## [Directions]
Restate the listing below line for line and word for word, without the pictures.

## [Available records]
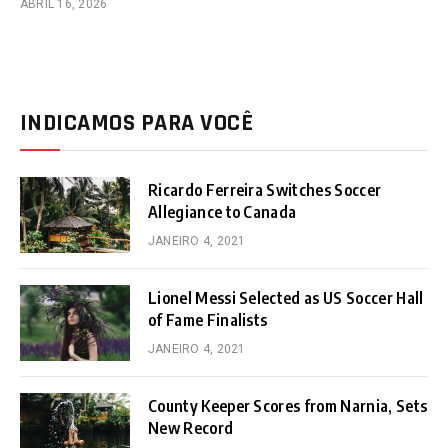
ABRIL 16, 2026
INDICAMOS PARA VOCÊ
Ricardo Ferreira Switches Soccer
Allegiance to Canada
JANEIRO 4, 2021
Lionel Messi Selected as US Soccer Hall
of Fame Finalists
JANEIRO 4, 2021
County Keeper Scores from Narnia, Sets
New Record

## [Written reply]
ABRIL 16, 2026
INDICAMOS PARA VOCÊ
Ricardo Ferreira Switches Soccer
Allegiance to Canada
JANEIRO 4, 2021
Lionel Messi Selected as US Soccer Hall
of Fame Finalists
JANEIRO 4, 2021
County Keeper Scores from Narnia, Sets
New Record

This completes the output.